An old substitute stood before our loud fifth grade class. Usually, we didn't act this way but both of our teachers were gone, so everyone saw this chance for freedom. .
"Sit down in your seats," she barked. Since our regular teacher had never yelled at us, every child's face illustrated the amazement to this new idea. Then she handed out what seemed to be a thousand papers, none of which stimulated our minds, especially me.
I sat there attempting to do some of the papers she had assigned. I wasn't a bad child, nor did I want to be. I usually did my work as I was told to, but this day I was feeling unusually rebellious, almost as though a burst of energy had shot through my young undeveloped body.

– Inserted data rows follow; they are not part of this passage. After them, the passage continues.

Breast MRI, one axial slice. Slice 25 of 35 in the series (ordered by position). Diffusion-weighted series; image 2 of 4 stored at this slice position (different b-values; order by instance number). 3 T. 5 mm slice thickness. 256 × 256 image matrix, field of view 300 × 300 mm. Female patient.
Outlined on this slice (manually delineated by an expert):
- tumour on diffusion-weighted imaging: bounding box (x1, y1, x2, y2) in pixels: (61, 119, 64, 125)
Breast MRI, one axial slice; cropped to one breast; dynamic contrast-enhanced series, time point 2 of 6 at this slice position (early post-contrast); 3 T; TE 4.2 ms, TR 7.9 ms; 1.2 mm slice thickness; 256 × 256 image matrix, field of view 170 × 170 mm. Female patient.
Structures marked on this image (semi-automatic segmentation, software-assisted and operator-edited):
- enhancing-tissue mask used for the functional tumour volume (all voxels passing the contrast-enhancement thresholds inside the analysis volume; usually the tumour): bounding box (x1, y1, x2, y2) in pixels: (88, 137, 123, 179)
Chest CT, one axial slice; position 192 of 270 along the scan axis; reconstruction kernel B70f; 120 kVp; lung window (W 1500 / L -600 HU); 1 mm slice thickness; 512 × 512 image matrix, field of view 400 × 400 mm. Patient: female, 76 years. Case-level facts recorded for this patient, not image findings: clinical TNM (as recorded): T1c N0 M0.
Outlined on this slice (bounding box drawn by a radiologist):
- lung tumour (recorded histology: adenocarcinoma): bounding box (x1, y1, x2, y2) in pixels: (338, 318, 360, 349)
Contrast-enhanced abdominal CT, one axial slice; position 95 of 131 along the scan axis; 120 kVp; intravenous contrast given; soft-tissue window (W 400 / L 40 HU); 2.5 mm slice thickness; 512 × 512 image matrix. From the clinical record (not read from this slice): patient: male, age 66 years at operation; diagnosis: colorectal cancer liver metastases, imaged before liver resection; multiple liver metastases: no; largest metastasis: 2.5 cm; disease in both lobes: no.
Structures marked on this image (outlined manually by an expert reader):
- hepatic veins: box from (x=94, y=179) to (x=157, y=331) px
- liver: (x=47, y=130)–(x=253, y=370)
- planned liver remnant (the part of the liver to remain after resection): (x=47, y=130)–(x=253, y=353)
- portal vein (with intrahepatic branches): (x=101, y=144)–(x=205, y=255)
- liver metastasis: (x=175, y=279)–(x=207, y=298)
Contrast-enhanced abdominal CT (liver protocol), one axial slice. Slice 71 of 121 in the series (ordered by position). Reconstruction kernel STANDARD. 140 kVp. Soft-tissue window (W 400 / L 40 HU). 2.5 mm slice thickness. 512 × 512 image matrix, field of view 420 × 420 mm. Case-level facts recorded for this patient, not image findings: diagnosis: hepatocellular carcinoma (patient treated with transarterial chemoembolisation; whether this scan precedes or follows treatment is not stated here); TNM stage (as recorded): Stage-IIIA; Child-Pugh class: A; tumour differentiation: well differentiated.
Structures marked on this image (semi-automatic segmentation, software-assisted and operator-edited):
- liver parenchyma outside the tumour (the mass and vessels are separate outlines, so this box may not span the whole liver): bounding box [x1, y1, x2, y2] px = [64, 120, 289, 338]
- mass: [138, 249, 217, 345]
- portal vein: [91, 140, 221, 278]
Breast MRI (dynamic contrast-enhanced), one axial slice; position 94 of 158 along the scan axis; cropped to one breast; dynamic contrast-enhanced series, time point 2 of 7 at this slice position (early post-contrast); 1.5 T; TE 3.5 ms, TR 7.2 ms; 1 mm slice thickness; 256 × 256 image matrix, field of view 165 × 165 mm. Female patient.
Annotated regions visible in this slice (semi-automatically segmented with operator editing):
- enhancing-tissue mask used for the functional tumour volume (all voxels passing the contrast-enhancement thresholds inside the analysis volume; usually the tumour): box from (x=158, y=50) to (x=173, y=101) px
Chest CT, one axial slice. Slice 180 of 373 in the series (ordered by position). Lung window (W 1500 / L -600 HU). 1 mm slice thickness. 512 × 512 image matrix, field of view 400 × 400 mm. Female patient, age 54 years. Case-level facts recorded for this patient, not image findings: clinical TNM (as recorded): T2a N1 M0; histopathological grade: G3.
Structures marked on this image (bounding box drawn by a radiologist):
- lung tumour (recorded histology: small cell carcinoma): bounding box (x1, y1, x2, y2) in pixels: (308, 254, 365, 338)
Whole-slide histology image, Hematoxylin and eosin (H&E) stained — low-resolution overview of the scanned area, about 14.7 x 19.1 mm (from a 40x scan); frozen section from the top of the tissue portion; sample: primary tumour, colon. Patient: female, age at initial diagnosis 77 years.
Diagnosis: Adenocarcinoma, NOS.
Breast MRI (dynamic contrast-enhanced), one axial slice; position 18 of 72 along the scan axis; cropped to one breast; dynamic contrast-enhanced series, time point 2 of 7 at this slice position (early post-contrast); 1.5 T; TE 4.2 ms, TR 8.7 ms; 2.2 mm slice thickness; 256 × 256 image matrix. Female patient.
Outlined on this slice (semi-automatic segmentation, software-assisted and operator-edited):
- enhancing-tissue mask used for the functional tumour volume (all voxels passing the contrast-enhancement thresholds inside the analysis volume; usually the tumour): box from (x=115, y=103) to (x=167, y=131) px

I ripped a piece of paper out of my notebook and scribbled a note to a classmate, a note which normally I would not have wrote a note which I swore in. In my note I depicted the substitute as a "bitch" and stated that I wanted this day to end so I could go home. Though this note does not seem as important to me now, it did then. It was very important; I wasn't the type of child to do anything like this. I told my classmate to rip up the note and throw it away after she finished reading it. .
Most of the boys in my class had not left the kindergarten maturity level yet, so they had this idea that picking through the trash and recycling bin to find note pieces was fun. They picked through and pieced entire notes back together. Of course my note was found, pieced back together and handed to the principal. .
So there I sat alone in the principal's office, a room I had never seen the interior of. The only time I talked to the man was the occasional times he entered our fifth grade classroom to speak with our nutty teachers. I was the quintessential good girl. I never did anything to upset a teacher, and there I sat awaiting my trial. He slowly entered the room, closing the large metal door, which looked as though it belonged in a prison.